As an example, when N is 4, referring to fig. 2, after the semantic features of the fourth scale extracted by the fourth encoding layer, the semantic features of the fourth scale (32 × 512) and the input image (512 × 1) may be further input into the spatial pyramid structure for further extraction of the semantic features.

According to an embodiment of the present disclosure, the spatial pyramid structure may include a plurality of first convolution layers, second convolution layers, and pooling layers having different expansion rates. Specifically, a plurality of first convolution layers with different expansion rates may be used to perform hole convolution on the nth scale semantic features respectively to further capture multi-scale information; the second convolution layer can be used for further convolution of the semantic features of the Nth scale so as to enhance the coupling of semantic feature channels; the pooling layer may be configured to pool the input images to obtain image-level semantic features. The above-mentioned spatial pyramid structure will be described later with reference to fig. 4, and will not be described herein again.

The process of extracting the multi-scale features from top to bottom can simulate the visual cognition process: the low-level cranial nerves extract low-level features and continuously distribute information to higher levels, and the higher levels re-extract and re-combine the low-level features. This process resembles the commonly used Convolutional Neural Network (CNN), and thus, as an example, it can be simulated with a residual network (Res-Net).

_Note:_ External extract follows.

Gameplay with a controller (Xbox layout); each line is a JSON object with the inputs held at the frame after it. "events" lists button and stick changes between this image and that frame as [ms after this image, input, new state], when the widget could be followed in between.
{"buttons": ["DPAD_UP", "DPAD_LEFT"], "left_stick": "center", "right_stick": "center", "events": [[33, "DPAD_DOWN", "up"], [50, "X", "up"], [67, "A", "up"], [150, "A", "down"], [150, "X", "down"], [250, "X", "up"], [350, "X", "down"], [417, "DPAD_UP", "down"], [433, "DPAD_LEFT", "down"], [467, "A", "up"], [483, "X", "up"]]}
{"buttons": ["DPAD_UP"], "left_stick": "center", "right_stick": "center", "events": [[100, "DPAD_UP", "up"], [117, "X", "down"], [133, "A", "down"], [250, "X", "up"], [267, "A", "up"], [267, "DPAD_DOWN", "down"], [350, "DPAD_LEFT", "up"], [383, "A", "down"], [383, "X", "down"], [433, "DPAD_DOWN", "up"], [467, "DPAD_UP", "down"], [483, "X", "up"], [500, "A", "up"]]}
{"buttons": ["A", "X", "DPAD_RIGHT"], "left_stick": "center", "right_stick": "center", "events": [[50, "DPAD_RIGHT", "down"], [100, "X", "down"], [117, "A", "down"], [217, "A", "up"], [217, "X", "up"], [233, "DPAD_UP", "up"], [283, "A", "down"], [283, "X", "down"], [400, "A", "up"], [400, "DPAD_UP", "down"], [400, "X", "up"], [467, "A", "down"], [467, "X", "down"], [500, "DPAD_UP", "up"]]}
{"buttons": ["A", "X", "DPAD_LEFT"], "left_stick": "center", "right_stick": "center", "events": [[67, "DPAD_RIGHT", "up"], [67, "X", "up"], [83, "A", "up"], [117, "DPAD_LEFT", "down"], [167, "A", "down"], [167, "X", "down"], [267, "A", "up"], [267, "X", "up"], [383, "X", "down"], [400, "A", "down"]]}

The residual network may be composed of four residual blocks, each of which may be composed of a convolutional layer, a batch normalization layer, an activation function layer, a dropout layer, and a full connection layer. Those skilled in the art know how to extract semantic features of an image by using a residual error network, and therefore, details of extracting the semantic features by using the residual error network are not described herein.

Referring back to fig. 1, after obtaining different multiple scales of semantic features of the input image, in step S130, the multiple scales of semantic features may be decoded by using multiple decoding layers of a decoder, respectively, so as to obtain a prediction result corresponding to the semantic features of each scale.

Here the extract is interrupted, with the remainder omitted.